November 8th, 2012 at 11:49 am
Good for you getting her tested! I know it is hard, but as the sibling of a man with long-undiagnosed ASD (he was diagnosed at 16) that early diagnosis can make SUCH a huge difference in helping them achieve all of their potential. I know that other families make decisions against “labeling” and I’m sure its a very personal choice, but I think that the concept is bunk. Wouldn’t one WANT their child to be assured of who they are and how they are different, rather than always wondering “what’s wrong with me??”
November 8th, 2012 at 4:26 pm
I totally agree with you, KESW. From everything I have read and spoken to people about, the earlier you can get therapy for them, the better. In fact, we are getting it early enough that by the time she hits elementary age, she should be fairly undistinguishable from her peers.
November 8th, 2012 at 4:37 pm
I had same trouble with my son. There was a lot of resistance to “labelling”. It is stressful to wait for the results. Hang in there.
But after the test results came in, it was a relief to know what is and what isn’t wrong with him.
I take that bit of certainty than wondering if something is really wrong and waiting too late to have it addressed.
November 11th, 2012 at 1:19 am
I agree with you completely that it is better to know exactly what you are dealing with than sitting there just guessing.
Hugs to you and your boy!
November 10th, 2012 at 3:00 pm
Labeling, schmabeling. You’d be doing her no good whatsoever by sticking your head in the sand and pretending nothing’s wrong. If she had poor vision, you’d take her to get tested and would get glasses for her, and not give a damn about labeling her “nearsighted”, right?

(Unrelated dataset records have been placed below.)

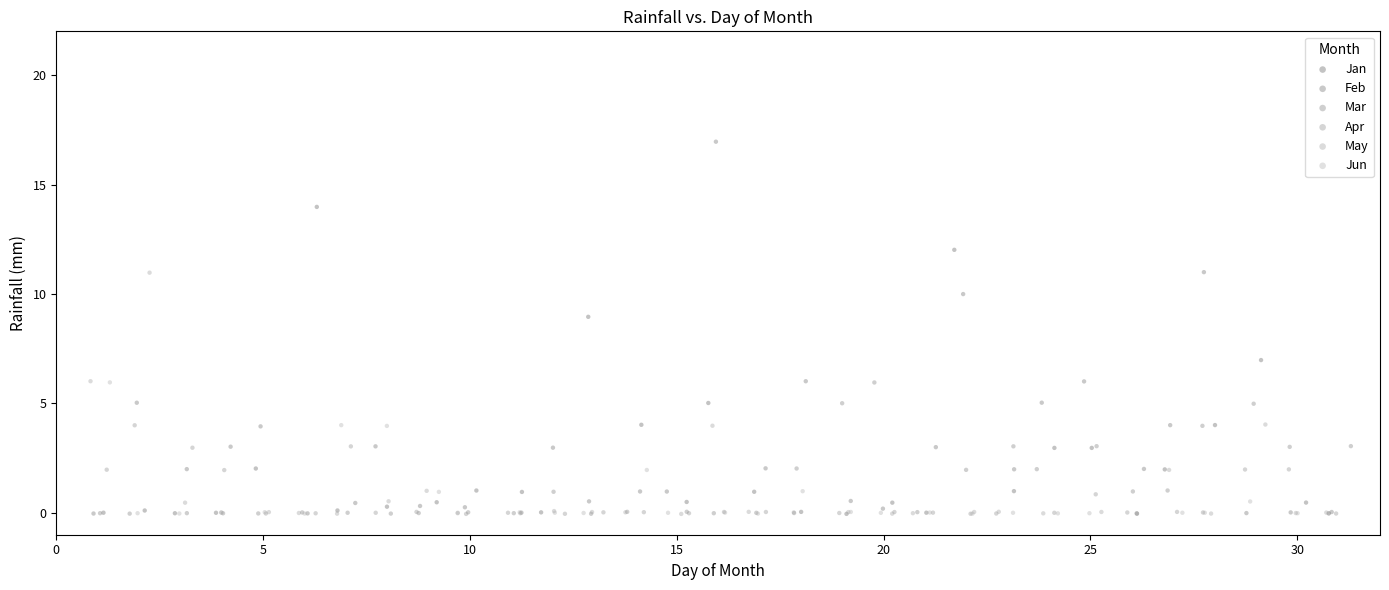

Which series has the widest spread of Y values?

Feb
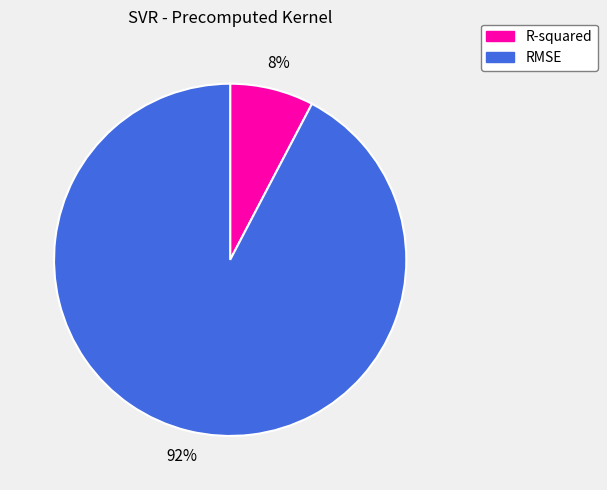

Is the sum of RMSE and R-squared greater than half?

Yes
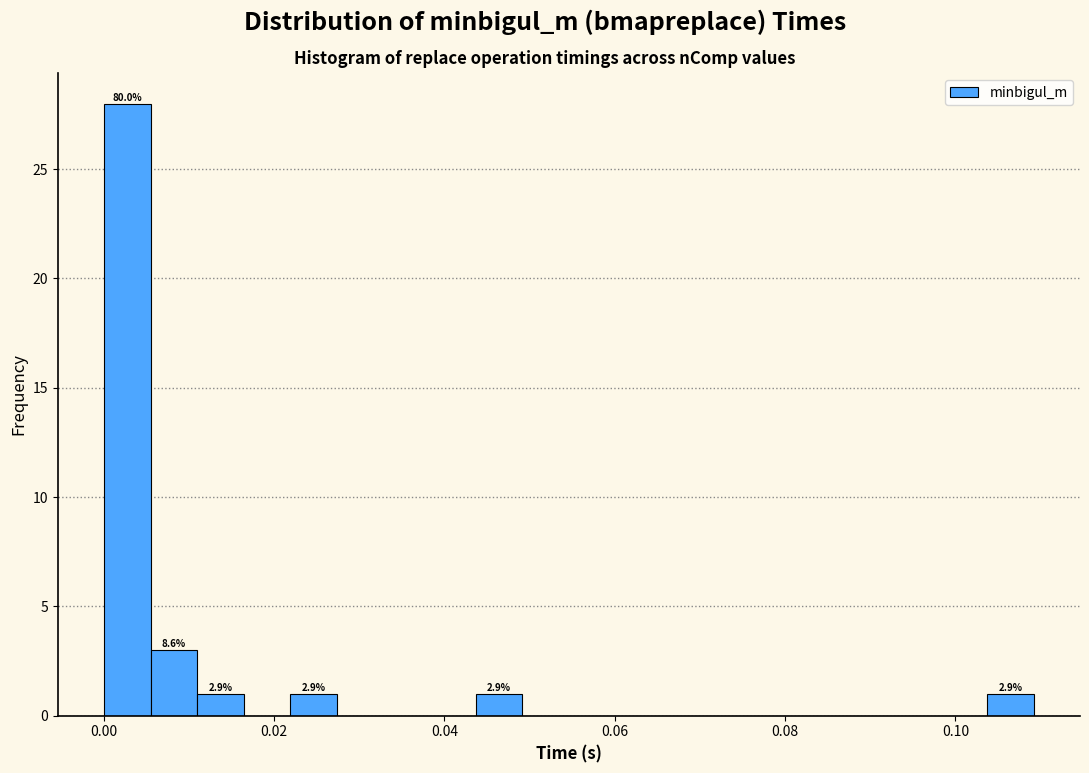

Read against the x-axis, roughly where is the centre of the tallest bar?

0.002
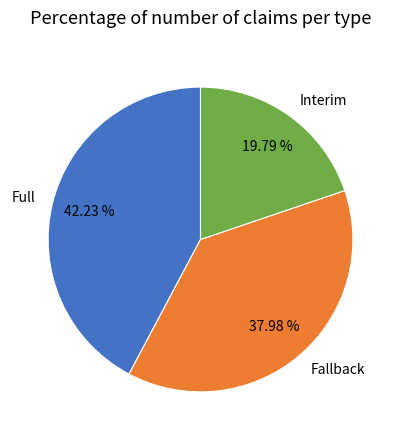

What percentage is the Interim slice, to the nearest percent?

20%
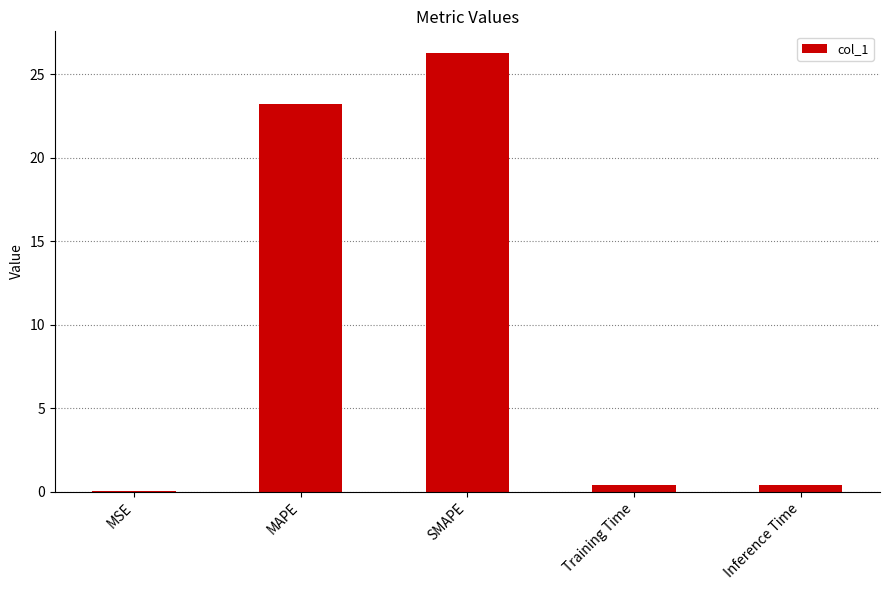

At which label is the value closest to 13?

MAPE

There is a kid at my son’s daycare who, to anybody with eyes in their head, has some obvious developmental/behavioural issues. He’s 3 1/2, and has a vocab of about 12 words, no impulse control, walks on his tiptoes, etc. One of the other mothers, whose child is high-functioning autistic, said when observing him, “Well THAT looks familiar!” But the mother of this boy has her head in the sand. His last daycare provider suggested testing, and she responded by hauling him out of that daycare. So here’s this kid who could obviously benefit greatly from some early intervention therapy, but he’s not getting the help he needs because his mother is in denial.
So who’s being the better parent?
Hang in there, Glinda. It’s better to take the bull by the horns and find out what’s wrong and then get to work DEALING with it, rather than putting it off forever and living with that gnawing feeling in your gut.
November 11th, 2012 at 1:24 am
Yeah, I think for many of my relatives the problem is that she is definitely a high functioning autistic if she is, but they have a very fixed definition of what “autistic” is, and it isn’t one that is as high functioning as her.
The thing that is throwing everyone for a loop is that she is VERY social, almost too social, if you ask me. So I think if you were to take that trait away, nobody would have to think too hard about it.
But she is, and I have done a lot of research into how autistic girls present differently from boys, and I don’t know how much of that is going on here.
Thanks for your support!
November 11th, 2012 at 6:35 pm
Just happened to drop by today as my kids are older, so not a regular reader, but your post was familiar to me. I do have a son on the spectrum, diagnosed in 2nd grade. He went from private speech therapy to occupational therapy to the Big Four Hour Day of Tests where he got his label and then we began the IEP at school process. I wish he had been diagnosed sooner, but it involved finally changing from an unhelpful pediatrician to accomplish this. Family, even attempting to be kind family, sometimes Does Not Understand. “You just haven’t been around children enough” sniffed one, right before I very uncharacteristically hung up the phone. If there is something there, they will get it soon enough. If there isn’t, you are wisely ruling it out, also a good thing. As hard as it is, try to let their advice go, like water off a duck’s back. You are doing the right thing by your daughter, and best to your family on your journey. Also, if there is something there, your hopes and dreams for your daughter still hold. Remember that.
November 15th, 2012 at 3:37 am
Thank you, pjs, for your words of wisdom and encouragement.